With the goal of providing practical tips on dealing with the complexities of dementia, the Lacombe History Presentation Series continued with a talk called ‘Exploring Dementia’ recently at the Lacombe Memorial Centre.
The evening’s featured speaker was Laurie Grande, regional lead, client services and programs with the Alzheimer’s Society’s Red Deer branch.
Dementia is a term that actually covers several conditions – one of which is Alzheimer’s Disease. Other forms of dementia include vascular dementia, Lewy Body disease, and frontotemporal dementia among others.
According to the Society’s web site, dementia is an overall term for a set of symptoms that are caused by disorders affecting the brain.
“Symptoms may include memory loss and difficulties with thinking, problem-solving or language, severe enough to reduce a person’s ability to perform everyday activities. A person with dementia may also experience changes in mood or behaviour. Dementia is progressive, which means the symptoms will gradually get worse as more brain cells become damaged and eventually die.”
Grande said that at the time of diagnosis, the various dementias are the least similar. But as they run their course, the impact of each becomes more similar in nature to the others. It’s also virtually impossible to know precisely what course the particular dementia will take from person to person.
She added that first off, it’s critical to remember that the loved one with dementia can’t help their behaviour. “It can be confusing for family members because although most of the time a person will show these cognitive problems, there will be days when they have a bright moment and they won’t show that decline.”
During those times of inconsistency, it can be quite confusing for family members – particularly during doctor visits when the person – for the duration of the appointment – shows little if any problem. Grande said that at that point, it’s helpful for family members to perhaps schedule a doctor’s appointment without the loved one present, where they can have a good, honest discussion about what they’ve observed over the past several weeks or months.
But sooner or later, the symptoms become unmistakable as the dementias are progressive and irreversible.
Short-term memory, long-term memory, the capacity to reason things out and the communication centres of the brain are key areas that ultimately are affected.
“What happens when you have dementia is that plaques and tangles begin to develop,” said Grande. “They start to deposit along these highways and the first place we notice this is in the short-term memory.” Retrieval of information becomes more difficult. “As time goes on these plaques and tangles get to be more dense, and there gets to be more deterioration,” she said.

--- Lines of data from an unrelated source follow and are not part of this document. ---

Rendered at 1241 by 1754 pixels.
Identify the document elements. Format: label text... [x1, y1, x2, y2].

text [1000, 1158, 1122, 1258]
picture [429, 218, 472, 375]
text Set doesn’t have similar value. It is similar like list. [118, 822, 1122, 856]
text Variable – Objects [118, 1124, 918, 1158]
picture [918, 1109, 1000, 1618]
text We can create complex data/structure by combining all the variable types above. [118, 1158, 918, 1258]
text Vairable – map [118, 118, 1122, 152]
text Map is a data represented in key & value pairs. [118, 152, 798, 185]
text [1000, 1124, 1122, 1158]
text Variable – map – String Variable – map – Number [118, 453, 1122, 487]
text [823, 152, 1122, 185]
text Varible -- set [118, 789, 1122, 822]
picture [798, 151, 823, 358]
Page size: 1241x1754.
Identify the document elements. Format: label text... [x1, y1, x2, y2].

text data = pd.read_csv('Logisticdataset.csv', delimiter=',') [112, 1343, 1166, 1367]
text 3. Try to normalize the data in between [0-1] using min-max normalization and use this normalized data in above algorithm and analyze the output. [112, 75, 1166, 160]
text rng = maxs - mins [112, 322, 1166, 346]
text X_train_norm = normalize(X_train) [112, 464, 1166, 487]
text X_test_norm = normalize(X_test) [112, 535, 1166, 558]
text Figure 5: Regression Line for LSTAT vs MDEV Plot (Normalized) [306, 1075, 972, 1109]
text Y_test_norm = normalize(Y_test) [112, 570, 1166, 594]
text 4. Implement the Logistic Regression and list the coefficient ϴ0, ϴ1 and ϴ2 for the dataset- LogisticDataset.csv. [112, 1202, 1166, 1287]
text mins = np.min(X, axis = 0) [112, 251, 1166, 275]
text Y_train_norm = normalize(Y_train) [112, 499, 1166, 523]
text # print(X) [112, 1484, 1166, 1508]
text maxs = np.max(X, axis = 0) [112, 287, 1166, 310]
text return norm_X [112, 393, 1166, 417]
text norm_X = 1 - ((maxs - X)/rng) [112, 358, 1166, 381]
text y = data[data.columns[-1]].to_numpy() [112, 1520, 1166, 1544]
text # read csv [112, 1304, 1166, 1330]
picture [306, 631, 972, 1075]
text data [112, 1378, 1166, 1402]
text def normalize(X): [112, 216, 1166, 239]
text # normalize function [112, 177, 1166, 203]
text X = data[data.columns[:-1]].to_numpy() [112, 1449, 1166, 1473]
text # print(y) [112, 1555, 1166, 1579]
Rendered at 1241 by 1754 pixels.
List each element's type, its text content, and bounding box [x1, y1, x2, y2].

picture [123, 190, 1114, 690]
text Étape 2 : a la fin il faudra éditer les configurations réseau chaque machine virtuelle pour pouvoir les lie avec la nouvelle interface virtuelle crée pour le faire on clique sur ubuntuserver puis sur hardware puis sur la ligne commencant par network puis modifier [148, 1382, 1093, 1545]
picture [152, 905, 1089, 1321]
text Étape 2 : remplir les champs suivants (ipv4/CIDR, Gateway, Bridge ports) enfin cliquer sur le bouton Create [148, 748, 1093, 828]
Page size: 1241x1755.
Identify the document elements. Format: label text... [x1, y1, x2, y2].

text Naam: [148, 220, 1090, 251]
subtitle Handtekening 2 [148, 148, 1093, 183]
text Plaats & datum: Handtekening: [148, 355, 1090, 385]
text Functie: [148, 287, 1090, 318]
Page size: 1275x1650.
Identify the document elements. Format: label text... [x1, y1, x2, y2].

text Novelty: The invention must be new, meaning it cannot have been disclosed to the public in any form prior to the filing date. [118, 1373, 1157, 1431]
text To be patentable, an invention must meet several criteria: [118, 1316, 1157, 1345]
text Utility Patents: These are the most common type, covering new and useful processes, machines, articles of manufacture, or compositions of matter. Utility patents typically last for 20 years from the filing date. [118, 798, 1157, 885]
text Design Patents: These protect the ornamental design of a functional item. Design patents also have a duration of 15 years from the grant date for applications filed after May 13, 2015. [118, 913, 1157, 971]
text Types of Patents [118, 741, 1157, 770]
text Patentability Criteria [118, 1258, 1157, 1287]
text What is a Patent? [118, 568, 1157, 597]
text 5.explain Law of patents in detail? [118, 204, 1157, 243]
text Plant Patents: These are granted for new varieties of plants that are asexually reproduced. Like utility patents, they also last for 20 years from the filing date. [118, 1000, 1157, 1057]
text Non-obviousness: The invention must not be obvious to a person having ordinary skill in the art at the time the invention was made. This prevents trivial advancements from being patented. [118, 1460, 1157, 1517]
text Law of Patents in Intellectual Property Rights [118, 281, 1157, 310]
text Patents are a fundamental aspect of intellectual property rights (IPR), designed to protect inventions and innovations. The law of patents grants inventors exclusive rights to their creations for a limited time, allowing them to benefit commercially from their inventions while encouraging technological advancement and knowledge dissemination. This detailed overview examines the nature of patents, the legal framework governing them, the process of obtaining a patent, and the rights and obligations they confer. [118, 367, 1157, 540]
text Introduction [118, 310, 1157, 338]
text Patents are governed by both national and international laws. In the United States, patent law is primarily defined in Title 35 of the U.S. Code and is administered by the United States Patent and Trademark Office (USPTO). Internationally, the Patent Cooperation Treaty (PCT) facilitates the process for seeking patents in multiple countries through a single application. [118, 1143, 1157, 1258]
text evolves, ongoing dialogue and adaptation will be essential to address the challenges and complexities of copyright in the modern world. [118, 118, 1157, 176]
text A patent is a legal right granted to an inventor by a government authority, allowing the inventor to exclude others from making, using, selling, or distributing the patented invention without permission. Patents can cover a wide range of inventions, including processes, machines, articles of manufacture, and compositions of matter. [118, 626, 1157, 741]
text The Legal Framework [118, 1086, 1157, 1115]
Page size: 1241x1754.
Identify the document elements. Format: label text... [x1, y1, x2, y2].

As the dementia worsens and the short-term memory is affected, some people won’t be able to take part in conversations where more recent events are the focus, for example. They may tend to withdraw from social contact because they feel like they can’t engage like they could have at one time.
Repetitive question also can also surface as well.
“They will ask you when they are going to the doctor’s. Then they may leave for a bit, then they ask again. The burden on a caregiver can be so great because this can go on all day long.
“It’s important to remember that they can’t help it because they can’t access their short-term memory anymore. It’s best if you are providing care for somebody to not give them a lot of information because they can’t hold onto it. Maybe put up a white board in the house and put up just enough information to just get them through the day,” she explained.
“A whole calender for the whole month is not good for someone with dementia. Just today’s date, and the central things.”
Grande said it’s about simplifying communication.
Adding to the difficulty is that early on, people with dementia can also see these memory issues starting to become a bigger problem in their lives.
Meanwhile, Grande encourages folks with a dementia diagnosis and their families to get in touch with the local Society branch. There are a number of resources that can provide support, including support groups which offer a source of strength, fellowship and shared knowledge.
“This is a progressive, degenerative disease. There is nothing that is going to stop it. It’s going to move forward and there is no cure for it,” she said. But in the meantime, there is life to be lived, and to that end knowledge and finding a supportive community can go a long ways.
“A lot of people say that once they got a diagnosis, people stopped asking them questions and stopped asking them for their opinions. They quit engaging with them which is such a shame. Just because you have some cognitive issues doesn’t mean you stop talking to others.
“We find that if people are really up front with their friends about what is going on, then the friends don’t fall by the wayside. It’s best just to be honest and clear with people about what is happening.”